I'm training to be a legal assistant (hope that's the correct English word) but I'd much rather go into the creative side. Acting, singing, dancing, writing, etc. It IS hard to get there, I know. It's associated with worry because I fear it's too financially unstable and that I'll end up with no money, no partner, no one by my side.

Covid had a slight impact on my mood though I'm gladly able to connect with my friends via videochat or messaging them. My doctor has yet only talked about talking therapy. I thought that hypnosis might be an option as well but am not sure whether that'll work out.

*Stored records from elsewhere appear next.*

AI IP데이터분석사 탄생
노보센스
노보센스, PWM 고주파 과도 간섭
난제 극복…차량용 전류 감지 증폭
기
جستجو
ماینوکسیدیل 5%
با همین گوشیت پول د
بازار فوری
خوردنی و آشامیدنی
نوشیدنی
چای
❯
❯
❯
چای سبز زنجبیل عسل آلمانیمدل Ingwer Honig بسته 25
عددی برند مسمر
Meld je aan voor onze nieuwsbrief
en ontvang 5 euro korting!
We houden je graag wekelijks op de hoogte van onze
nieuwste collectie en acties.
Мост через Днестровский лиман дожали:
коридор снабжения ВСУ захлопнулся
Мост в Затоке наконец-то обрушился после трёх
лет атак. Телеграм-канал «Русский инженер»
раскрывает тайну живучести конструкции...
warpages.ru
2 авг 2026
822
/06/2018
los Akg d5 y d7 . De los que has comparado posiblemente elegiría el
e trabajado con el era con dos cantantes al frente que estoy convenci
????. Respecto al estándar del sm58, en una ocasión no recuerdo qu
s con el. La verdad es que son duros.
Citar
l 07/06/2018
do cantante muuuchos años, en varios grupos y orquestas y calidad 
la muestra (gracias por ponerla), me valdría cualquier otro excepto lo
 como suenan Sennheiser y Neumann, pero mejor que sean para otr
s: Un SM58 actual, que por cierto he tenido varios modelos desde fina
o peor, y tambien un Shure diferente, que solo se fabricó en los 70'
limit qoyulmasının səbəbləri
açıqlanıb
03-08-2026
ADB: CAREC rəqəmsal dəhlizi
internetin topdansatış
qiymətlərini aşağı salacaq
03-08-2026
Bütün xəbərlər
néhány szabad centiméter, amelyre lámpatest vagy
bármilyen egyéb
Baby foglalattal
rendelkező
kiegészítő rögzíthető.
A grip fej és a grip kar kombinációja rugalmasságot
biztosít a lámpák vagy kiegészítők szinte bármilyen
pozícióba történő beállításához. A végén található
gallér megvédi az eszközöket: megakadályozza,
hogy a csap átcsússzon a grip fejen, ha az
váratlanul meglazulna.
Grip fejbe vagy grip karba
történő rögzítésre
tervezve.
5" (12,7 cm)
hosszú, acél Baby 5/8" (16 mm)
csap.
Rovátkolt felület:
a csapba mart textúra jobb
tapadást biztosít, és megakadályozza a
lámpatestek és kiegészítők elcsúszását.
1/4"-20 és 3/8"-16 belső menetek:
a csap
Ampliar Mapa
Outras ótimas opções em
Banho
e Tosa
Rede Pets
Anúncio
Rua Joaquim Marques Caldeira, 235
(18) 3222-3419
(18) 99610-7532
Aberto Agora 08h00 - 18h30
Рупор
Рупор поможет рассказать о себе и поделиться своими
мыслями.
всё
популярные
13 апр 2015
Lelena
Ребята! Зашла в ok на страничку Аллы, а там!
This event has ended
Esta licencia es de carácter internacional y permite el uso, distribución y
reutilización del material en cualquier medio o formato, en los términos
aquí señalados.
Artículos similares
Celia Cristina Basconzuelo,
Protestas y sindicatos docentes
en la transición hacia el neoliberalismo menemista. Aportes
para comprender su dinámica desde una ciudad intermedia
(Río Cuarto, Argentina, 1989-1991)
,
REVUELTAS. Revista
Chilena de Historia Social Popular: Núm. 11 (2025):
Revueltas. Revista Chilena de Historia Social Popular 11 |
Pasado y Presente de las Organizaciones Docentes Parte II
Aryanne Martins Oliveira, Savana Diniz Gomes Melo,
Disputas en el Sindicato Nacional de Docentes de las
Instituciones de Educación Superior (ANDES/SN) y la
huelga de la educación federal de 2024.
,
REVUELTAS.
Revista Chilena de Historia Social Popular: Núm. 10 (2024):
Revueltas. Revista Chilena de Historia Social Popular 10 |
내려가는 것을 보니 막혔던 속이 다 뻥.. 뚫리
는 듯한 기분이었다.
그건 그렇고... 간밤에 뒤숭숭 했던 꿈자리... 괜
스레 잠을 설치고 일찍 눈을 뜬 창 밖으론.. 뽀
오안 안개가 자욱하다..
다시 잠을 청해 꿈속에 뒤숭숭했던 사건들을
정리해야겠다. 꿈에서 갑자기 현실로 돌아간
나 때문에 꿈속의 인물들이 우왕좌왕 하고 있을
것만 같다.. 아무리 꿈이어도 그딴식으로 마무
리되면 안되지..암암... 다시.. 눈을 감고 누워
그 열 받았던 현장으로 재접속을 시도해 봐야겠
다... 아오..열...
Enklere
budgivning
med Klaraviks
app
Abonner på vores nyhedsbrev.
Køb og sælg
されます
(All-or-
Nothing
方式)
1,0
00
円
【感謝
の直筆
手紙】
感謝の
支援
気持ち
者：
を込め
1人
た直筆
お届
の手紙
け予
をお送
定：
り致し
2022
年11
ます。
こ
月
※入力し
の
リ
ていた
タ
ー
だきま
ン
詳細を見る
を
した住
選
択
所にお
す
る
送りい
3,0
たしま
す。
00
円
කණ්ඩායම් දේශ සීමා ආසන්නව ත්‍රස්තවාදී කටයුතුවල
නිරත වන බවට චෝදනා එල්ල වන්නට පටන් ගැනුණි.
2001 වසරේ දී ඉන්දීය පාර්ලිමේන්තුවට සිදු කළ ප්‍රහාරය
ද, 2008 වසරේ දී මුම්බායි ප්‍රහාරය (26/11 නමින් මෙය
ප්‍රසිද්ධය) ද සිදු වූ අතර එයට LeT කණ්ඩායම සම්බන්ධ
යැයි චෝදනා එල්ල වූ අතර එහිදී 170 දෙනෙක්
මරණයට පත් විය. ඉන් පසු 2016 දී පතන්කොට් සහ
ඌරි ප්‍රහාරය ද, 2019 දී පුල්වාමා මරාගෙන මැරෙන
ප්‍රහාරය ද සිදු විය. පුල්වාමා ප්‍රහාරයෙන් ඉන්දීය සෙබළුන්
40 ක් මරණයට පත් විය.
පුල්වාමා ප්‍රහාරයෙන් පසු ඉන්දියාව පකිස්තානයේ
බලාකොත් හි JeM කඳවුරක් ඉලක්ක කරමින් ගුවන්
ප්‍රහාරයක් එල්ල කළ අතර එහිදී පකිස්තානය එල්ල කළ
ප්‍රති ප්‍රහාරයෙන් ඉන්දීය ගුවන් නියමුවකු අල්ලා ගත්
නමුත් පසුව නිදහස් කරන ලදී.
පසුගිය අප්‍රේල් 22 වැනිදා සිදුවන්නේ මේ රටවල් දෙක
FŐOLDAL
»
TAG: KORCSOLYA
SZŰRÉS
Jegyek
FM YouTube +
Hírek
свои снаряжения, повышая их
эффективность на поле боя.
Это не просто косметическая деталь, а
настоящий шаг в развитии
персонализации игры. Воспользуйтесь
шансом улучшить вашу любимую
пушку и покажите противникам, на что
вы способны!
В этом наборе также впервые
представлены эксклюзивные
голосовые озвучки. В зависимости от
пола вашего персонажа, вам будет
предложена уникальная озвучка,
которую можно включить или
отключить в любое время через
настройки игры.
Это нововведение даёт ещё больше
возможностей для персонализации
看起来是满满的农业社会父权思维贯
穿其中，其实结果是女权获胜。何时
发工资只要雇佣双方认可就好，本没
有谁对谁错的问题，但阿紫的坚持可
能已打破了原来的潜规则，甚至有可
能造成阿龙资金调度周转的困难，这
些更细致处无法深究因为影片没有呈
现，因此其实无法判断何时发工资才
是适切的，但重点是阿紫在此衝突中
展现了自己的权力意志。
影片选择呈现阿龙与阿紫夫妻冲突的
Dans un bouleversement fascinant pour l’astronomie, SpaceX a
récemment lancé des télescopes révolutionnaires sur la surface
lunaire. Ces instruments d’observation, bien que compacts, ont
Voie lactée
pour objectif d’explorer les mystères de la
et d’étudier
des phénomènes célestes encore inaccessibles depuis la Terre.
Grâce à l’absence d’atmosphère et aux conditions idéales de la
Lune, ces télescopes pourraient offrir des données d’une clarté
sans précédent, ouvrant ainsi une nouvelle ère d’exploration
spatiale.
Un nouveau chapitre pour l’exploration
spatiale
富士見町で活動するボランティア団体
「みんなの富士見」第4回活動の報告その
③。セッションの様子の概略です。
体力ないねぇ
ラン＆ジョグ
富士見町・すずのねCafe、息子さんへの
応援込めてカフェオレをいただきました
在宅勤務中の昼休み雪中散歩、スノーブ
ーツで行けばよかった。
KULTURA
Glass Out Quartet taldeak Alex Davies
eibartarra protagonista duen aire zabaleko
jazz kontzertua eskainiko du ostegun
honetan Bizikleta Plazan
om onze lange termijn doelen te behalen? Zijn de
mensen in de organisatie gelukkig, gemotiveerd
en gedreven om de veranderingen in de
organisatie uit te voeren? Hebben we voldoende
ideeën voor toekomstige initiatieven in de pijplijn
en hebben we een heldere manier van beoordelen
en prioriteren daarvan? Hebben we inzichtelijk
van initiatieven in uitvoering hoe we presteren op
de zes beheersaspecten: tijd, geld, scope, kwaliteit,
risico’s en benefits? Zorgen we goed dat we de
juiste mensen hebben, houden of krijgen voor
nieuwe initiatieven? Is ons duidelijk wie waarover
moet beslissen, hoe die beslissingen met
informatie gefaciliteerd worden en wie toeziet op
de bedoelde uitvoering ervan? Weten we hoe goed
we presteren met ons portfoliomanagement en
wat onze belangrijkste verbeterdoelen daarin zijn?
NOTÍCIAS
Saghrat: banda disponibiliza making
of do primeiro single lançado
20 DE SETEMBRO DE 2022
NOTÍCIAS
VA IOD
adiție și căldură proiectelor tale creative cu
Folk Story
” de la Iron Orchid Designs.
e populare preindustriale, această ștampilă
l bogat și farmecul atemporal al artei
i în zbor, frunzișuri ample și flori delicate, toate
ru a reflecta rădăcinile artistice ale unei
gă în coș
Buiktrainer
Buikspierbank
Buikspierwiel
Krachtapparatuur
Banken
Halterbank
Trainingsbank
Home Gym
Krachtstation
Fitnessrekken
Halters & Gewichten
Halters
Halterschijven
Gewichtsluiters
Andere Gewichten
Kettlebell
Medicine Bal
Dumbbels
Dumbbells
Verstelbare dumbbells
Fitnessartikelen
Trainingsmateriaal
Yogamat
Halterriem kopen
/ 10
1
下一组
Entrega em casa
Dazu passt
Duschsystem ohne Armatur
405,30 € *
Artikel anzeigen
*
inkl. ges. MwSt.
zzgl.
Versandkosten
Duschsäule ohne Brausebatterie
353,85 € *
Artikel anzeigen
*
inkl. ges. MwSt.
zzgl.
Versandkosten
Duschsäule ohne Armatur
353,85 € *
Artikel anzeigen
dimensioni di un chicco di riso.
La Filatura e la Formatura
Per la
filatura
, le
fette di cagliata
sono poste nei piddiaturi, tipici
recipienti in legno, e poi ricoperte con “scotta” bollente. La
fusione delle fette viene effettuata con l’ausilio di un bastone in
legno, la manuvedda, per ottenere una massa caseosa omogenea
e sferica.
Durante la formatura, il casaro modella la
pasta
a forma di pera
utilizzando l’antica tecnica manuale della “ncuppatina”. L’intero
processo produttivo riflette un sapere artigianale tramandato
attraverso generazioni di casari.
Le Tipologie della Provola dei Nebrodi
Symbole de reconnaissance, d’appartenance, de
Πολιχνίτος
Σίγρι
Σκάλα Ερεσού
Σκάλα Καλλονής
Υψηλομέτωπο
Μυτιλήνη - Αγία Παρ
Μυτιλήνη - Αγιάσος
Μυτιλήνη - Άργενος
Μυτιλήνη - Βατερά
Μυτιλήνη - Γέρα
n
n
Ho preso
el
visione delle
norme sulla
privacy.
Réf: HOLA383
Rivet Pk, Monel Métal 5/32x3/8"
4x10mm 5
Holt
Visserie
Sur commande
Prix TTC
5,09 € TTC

Something else that constantly has me upset and thinking is the fear of being judges. Judged for everything. I suffer (though suffer is a big word, seeing that it has no impact on my life) from a condition called neurofibromatosis. It doesn't impact my decision to have kids in the future, and nothing speaks against it medically or something, but I still fear to get judged. Society is cruel and judges people for anything. I fear that people close to me and those who mean a lot to me will judge me for anything I do because of only seeing tze disease. As mentioned, it never had nor will have any impact on my life. I have some "freckles" on my skin but that's about it. It can be passed onto my kids but 1) doesn't have to happen 2) is so mild that they probably will never have an impact on their lives either.
I feel bad for worrying so much about the future. I just want to live a happy and good life like others, without worrying about anything I do. I just want to do what I want and what makes me happy.